→ EXERCISE INSTRUCTIONS: Return all of the data below verbatim and exclude every picture.

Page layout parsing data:

= = = =

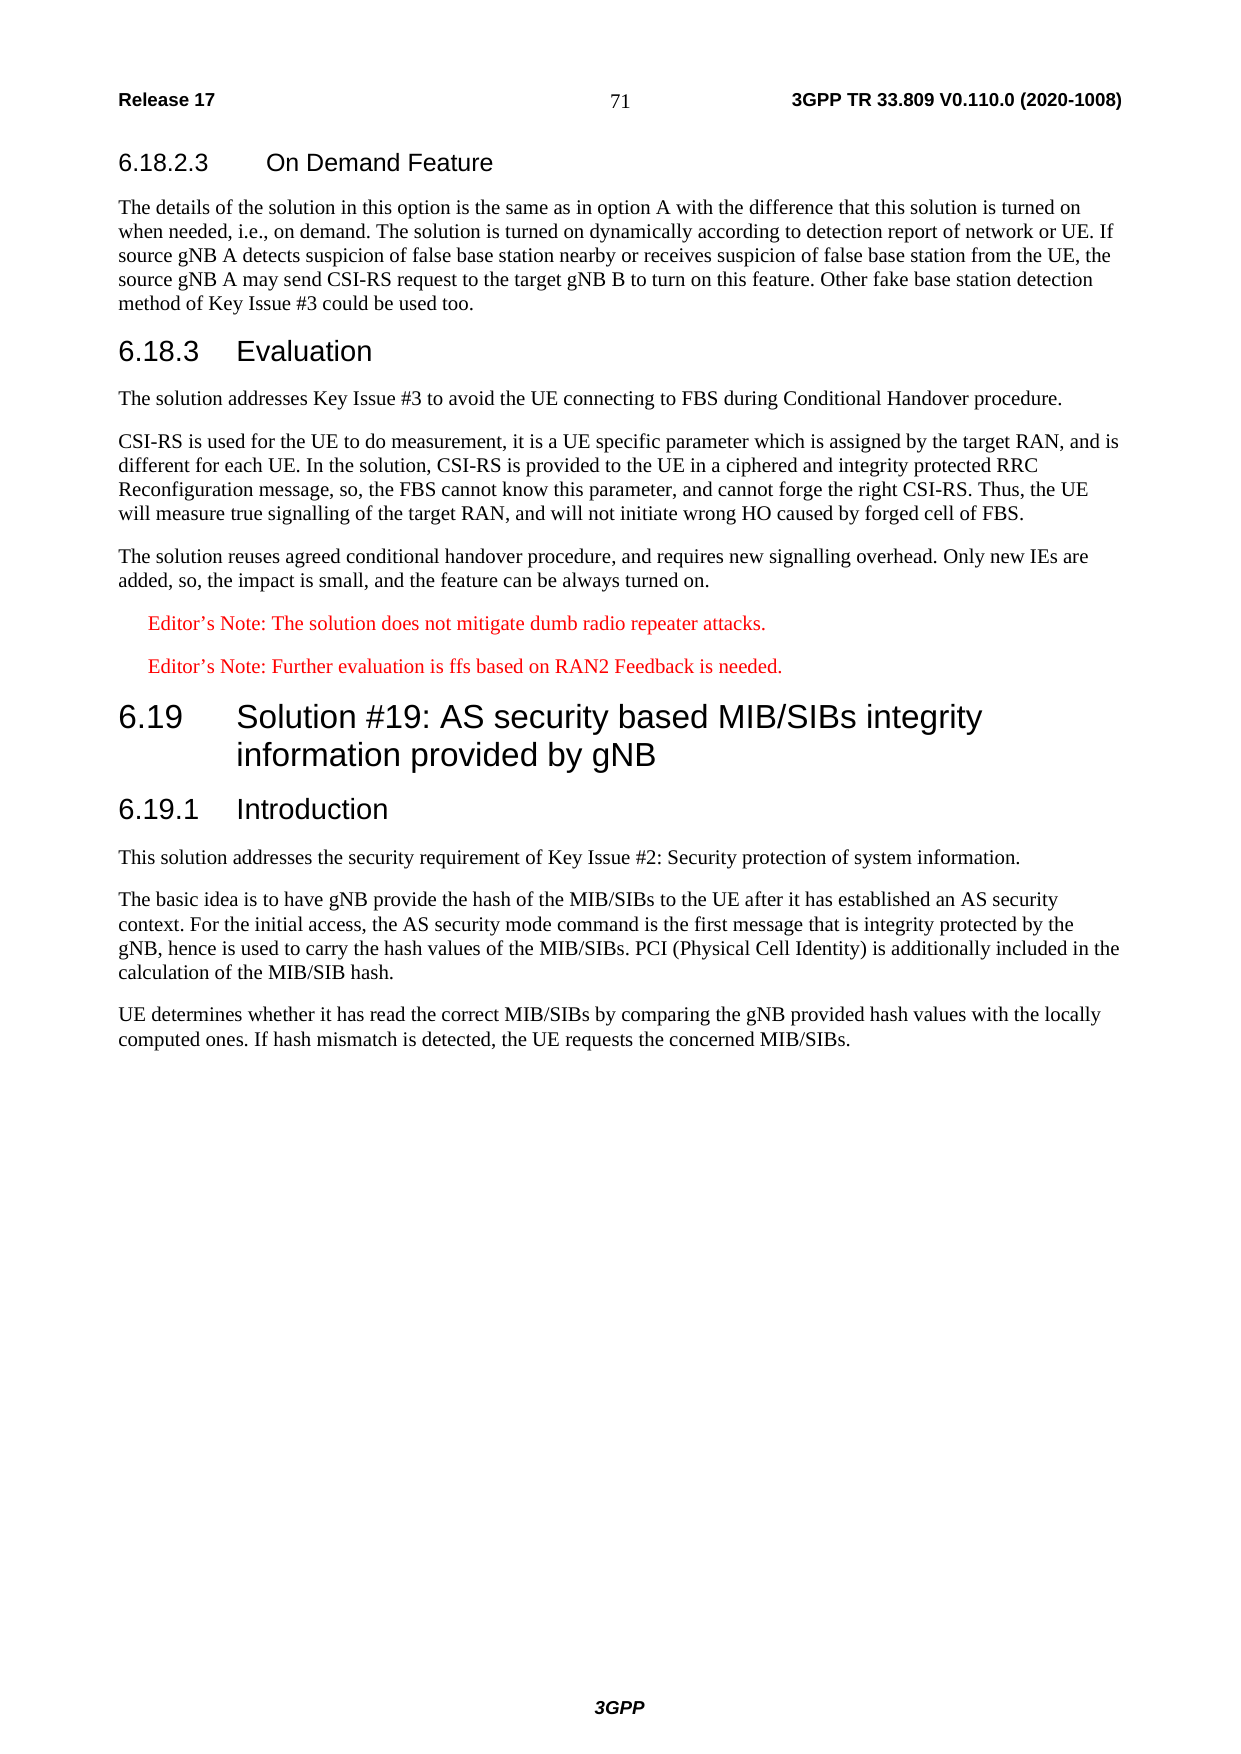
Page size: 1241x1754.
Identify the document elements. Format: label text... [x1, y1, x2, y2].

text CSI-RS is used for the UE to do measurement, it is a UE specific parameter which is assigned by the target RAN, and is different for each UE. In the solution, CSI-RS is provided to the UE in a ciphered and integrity protected RRC Reconfiguration message, so, the FBS cannot know this parameter, and cannot forge the right CSI-RS. Thus, the UE will measure true signalling of the target RAN, and will not initiate wrong HO caused by forged cell of FBS. [118, 429, 1122, 525]
text The details of the solution in this option is the same as in option A with the difference that this solution is turned on when needed, i.e., on demand. The solution is turned on dynamically according to detection report of network or UE. If source gNB A detects suspicion of false base station nearby or receives suspicion of false base station from the UE, the source gNB A may send CSI-RS request to the target gNB B to turn on this feature. Other fake base station detection method of Key Issue #3 could be used too. [118, 195, 1122, 315]
subtitle 6.18.3 Evaluation [118, 334, 1122, 368]
text The solution reuses agreed conditional handover procedure, and requires new signalling overhead. Only new IEs are added, so, the impact is small, and the feature can be always turned on. [118, 544, 1122, 592]
subtitle 6.18.2.3 On Demand Feature [118, 147, 1122, 176]
text This solution addresses the security requirement of Key Issue #2: Security protection of system information. [118, 844, 1122, 869]
text The basic idea is to have gNB provide the hash of the MIB/SIBs to the UE after it has established an AS security context. For the initial access, the AS security mode command is the first message that is integrity protected by the gNB, hence is used to carry the hash values of the MIB/SIBs. PCI (Physical Cell Identity) is additionally included in the calculation of the MIB/SIB hash. [118, 887, 1122, 984]
subtitle 6.19 Solution #19: AS security based MIB/SIBs integrity information provided by gNB [118, 697, 1122, 773]
text Editor’s Note: Further evaluation is ffs based on RAN2 Feedback is needed. [148, 654, 1122, 678]
subtitle 6.19.1 Introduction [118, 792, 1122, 826]
text The solution addresses Key Issue #3 to avoid the UE connecting to FBS during Conditional Handover procedure. [118, 386, 1122, 410]
text UE determines whether it has read the correct MIB/SIBs by comparing the gNB provided hash values with the locally computed ones. If hash mismatch is detected, the UE requests the concerned MIB/SIBs. [118, 1002, 1122, 1051]
text Editor’s Note: The solution does not mitigate dumb radio repeater attacks. [148, 611, 1122, 635]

= = = =

→ ANSWER TO THIS TASK:
Page size: 1241x1754.
Identify the document elements. Format: label text... [x1, y1, x2, y2].

text CSI-RS is used for the UE to do measurement, it is a UE specific parameter which is assigned by the target RAN, and is different for each UE. In the solution, CSI-RS is provided to the UE in a ciphered and integrity protected RRC Reconfiguration message, so, the FBS cannot know this parameter, and cannot forge the right CSI-RS. Thus, the UE will measure true signalling of the target RAN, and will not initiate wrong HO caused by forged cell of FBS. [118, 429, 1122, 525]
text The details of the solution in this option is the same as in option A with the difference that this solution is turned on when needed, i.e., on demand. The solution is turned on dynamically according to detection report of network or UE. If source gNB A detects suspicion of false base station nearby or receives suspicion of false base station from the UE, the source gNB A may send CSI-RS request to the target gNB B to turn on this feature. Other fake base station detection method of Key Issue #3 could be used too. [118, 195, 1122, 315]
subtitle 6.18.3 Evaluation [118, 334, 1122, 368]
text The solution reuses agreed conditional handover procedure, and requires new signalling overhead. Only new IEs are added, so, the impact is small, and the feature can be always turned on. [118, 544, 1122, 592]
subtitle 6.18.2.3 On Demand Feature [118, 147, 1122, 176]
text This solution addresses the security requirement of Key Issue #2: Security protection of system information. [118, 844, 1122, 869]
text The basic idea is to have gNB provide the hash of the MIB/SIBs to the UE after it has established an AS security context. For the initial access, the AS security mode command is the first message that is integrity protected by the gNB, hence is used to carry the hash values of the MIB/SIBs. PCI (Physical Cell Identity) is additionally included in the calculation of the MIB/SIB hash. [118, 887, 1122, 984]
subtitle 6.19 Solution #19: AS security based MIB/SIBs integrity information provided by gNB [118, 697, 1122, 773]
text Editor’s Note: Further evaluation is ffs based on RAN2 Feedback is needed. [148, 654, 1122, 678]
subtitle 6.19.1 Introduction [118, 792, 1122, 826]
text The solution addresses Key Issue #3 to avoid the UE connecting to FBS during Conditional Handover procedure. [118, 386, 1122, 410]
text UE determines whether it has read the correct MIB/SIBs by comparing the gNB provided hash values with the locally computed ones. If hash mismatch is detected, the UE requests the concerned MIB/SIBs. [118, 1002, 1122, 1051]
text Editor’s Note: The solution does not mitigate dumb radio repeater attacks. [148, 611, 1122, 635]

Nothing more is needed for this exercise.